Client: Kevin, we need to meet with you as soon as possible, it is very important that we get started on our new engagement.

 

Me: OK, I can be there on Thursday (today is Monday) at 1:30.

 

Client: That doesn’t work for us, how about in 2 ½ weeks, that might be better.

 

Client: Thank you for your proposal, this looks just like what we need, and your estimate is right on budget.

 

Me: Sounds great, when would you like to get started on your project?

 

Client: Let me read over the proposal one more time and you’ll have the signed contract by the end of the week.

 

Me at the end of the week: Sir, please send me the signed contract, and I will schedule your project to begin.

 

Client three weeks later: Sorry, we have not made a decision yet.

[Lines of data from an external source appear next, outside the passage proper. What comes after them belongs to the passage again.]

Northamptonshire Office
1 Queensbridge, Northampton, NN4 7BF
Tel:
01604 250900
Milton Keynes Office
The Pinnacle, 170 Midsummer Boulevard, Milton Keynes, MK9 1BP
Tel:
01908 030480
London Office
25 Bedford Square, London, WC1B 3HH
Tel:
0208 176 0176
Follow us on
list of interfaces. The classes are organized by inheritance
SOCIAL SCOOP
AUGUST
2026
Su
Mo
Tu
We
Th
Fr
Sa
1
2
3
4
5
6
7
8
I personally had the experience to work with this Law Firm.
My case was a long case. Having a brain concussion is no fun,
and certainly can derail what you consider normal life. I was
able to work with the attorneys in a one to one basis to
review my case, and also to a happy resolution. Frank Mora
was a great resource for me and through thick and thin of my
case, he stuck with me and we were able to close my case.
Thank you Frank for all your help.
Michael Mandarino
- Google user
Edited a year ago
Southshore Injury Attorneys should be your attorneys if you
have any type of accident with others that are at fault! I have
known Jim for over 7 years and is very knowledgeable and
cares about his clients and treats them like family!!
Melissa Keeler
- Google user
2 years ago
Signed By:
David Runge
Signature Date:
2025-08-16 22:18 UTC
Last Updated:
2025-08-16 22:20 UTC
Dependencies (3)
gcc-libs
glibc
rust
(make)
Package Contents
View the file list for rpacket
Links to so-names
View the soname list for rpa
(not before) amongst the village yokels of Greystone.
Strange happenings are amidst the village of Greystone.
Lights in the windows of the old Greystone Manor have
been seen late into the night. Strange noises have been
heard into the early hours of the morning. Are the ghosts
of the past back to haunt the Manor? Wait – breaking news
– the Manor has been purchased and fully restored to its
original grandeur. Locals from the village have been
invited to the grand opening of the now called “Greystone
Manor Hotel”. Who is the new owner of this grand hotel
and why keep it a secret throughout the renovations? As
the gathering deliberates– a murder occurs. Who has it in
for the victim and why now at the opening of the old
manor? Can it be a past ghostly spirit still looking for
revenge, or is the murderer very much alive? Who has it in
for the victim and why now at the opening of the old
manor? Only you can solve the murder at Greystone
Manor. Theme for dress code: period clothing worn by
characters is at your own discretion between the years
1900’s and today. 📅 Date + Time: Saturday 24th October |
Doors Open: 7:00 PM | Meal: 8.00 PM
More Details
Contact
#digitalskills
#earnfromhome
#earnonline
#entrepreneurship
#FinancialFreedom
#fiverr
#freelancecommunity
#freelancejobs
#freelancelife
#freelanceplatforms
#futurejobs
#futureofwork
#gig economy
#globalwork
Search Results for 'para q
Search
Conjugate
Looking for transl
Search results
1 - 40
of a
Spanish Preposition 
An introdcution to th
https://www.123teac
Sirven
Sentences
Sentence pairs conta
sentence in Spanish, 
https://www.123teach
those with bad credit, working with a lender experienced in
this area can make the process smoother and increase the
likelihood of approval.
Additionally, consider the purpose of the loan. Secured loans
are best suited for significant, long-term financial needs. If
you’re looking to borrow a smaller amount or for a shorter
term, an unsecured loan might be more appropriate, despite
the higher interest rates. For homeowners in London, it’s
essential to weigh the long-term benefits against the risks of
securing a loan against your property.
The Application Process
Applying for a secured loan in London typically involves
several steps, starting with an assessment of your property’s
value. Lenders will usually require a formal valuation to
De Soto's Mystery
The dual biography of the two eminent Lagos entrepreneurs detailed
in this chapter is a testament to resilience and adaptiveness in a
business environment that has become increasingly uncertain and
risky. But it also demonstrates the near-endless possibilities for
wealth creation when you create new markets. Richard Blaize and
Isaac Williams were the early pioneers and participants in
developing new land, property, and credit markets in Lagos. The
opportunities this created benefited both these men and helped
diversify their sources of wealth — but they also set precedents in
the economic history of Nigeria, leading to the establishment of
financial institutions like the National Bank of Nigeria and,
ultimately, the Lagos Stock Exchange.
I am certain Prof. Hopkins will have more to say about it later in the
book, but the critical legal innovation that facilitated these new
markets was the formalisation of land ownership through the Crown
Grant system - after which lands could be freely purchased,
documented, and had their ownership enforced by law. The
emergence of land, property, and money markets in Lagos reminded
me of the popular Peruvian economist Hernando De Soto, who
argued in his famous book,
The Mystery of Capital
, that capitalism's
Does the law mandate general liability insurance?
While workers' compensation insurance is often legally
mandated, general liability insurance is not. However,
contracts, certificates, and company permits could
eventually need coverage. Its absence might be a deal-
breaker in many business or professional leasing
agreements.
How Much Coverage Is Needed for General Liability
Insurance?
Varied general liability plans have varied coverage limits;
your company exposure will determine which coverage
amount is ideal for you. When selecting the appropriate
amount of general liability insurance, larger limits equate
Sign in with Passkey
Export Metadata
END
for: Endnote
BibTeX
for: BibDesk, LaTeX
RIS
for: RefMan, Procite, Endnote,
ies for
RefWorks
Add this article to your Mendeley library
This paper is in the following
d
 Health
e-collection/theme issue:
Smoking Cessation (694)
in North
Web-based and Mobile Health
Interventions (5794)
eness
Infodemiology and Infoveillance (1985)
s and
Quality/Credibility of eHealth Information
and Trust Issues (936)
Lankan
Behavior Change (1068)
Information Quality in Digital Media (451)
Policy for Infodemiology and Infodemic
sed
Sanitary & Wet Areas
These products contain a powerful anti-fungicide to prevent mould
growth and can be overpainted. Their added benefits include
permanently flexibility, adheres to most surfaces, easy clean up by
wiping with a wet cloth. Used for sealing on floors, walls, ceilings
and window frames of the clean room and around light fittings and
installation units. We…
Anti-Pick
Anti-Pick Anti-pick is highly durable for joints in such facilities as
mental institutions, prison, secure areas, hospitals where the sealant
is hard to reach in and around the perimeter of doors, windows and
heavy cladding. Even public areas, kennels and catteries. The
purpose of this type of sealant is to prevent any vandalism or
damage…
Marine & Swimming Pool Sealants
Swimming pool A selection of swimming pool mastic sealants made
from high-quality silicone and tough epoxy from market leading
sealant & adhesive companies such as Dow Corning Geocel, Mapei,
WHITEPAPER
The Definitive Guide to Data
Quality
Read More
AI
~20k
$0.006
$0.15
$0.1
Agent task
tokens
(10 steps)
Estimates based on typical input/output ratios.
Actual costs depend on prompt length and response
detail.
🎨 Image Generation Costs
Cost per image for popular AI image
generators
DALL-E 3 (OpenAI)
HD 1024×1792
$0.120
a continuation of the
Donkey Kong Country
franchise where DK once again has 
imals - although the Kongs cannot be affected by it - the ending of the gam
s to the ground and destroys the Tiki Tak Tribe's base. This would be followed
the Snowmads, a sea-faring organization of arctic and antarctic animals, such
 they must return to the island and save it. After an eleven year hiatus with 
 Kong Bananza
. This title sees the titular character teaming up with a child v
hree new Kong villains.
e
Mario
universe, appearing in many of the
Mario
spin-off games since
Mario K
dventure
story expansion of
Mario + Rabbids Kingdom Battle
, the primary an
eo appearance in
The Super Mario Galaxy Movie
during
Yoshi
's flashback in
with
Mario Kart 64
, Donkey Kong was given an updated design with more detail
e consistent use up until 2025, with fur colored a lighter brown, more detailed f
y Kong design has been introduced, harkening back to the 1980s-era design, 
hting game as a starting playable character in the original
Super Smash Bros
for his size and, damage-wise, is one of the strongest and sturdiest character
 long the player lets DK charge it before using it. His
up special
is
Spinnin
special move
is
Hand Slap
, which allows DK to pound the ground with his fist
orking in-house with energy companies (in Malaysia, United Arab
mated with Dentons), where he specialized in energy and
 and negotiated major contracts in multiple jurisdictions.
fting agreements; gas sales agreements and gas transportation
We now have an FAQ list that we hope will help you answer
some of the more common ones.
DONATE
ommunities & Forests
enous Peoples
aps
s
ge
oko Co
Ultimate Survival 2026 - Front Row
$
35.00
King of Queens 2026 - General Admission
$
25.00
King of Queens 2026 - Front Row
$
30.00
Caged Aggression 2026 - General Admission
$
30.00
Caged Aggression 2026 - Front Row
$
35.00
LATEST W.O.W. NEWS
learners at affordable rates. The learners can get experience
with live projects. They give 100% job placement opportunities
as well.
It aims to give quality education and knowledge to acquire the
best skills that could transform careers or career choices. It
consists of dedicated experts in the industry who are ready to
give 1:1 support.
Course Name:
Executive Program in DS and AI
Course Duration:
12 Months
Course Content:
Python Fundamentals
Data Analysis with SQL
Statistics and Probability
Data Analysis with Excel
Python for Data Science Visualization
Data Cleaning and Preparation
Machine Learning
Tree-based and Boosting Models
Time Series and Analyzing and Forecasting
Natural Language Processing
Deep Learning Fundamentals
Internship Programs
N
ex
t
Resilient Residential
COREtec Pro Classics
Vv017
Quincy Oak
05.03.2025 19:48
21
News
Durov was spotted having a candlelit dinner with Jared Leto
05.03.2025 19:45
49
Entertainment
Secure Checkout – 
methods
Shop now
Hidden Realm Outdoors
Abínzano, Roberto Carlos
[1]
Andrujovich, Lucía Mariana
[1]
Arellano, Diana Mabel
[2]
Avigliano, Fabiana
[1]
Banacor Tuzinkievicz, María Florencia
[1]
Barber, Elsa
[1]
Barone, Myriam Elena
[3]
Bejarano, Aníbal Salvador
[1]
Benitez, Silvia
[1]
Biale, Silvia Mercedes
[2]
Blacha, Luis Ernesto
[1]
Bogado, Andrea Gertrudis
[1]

Here are two examples of the famously known Hurry Up and Wait Syndrome. You know, the situations that present themselves as great opportunities, only to be stalled out by the client’s indecisiveness.  What can you do to avoid these scenarios? Is it your fault this happens? How can you move the client along in conversation toward a final decision?

 

In the first example, the stall by the client to meet is certainly not your fault, or in your control, but by a lack of understanding by the client on what is and is not considered urgent. When a client states that they need to meet immediately, that something is urgent, you should qualify by pushing the date slightly out. Give the client an option for meeting later in the week or the following week. Their reply will indicate how serious they are and just how urgent the need might really be.

 

In the second example, this falls more on the upfront selling process with the client, which you control, versus the client being entirely at fault for stalling. When you are in the sales process, you should explain how you are going to work with them all the way to the contract stage, and upfront gain a commitment on their actions. Try stating: “Mr. Smith, if we get to the point of reviewing a written contract together, and the contract meets or exceeds all of your requirements, and it is within the budget scope, will we have a deal? Will you be in a position to sign the contract at that time? What, if anything, will you need further in order to finalize the agreement, sign it, and move forward?” Such an upfront sales process will give you the leverage needed or the upfront commitment by the client to fall back on and remind them of their own process. Such an approach will increase the likelihood of closing the deal without facing the Hurry Up and Wait Syndrome.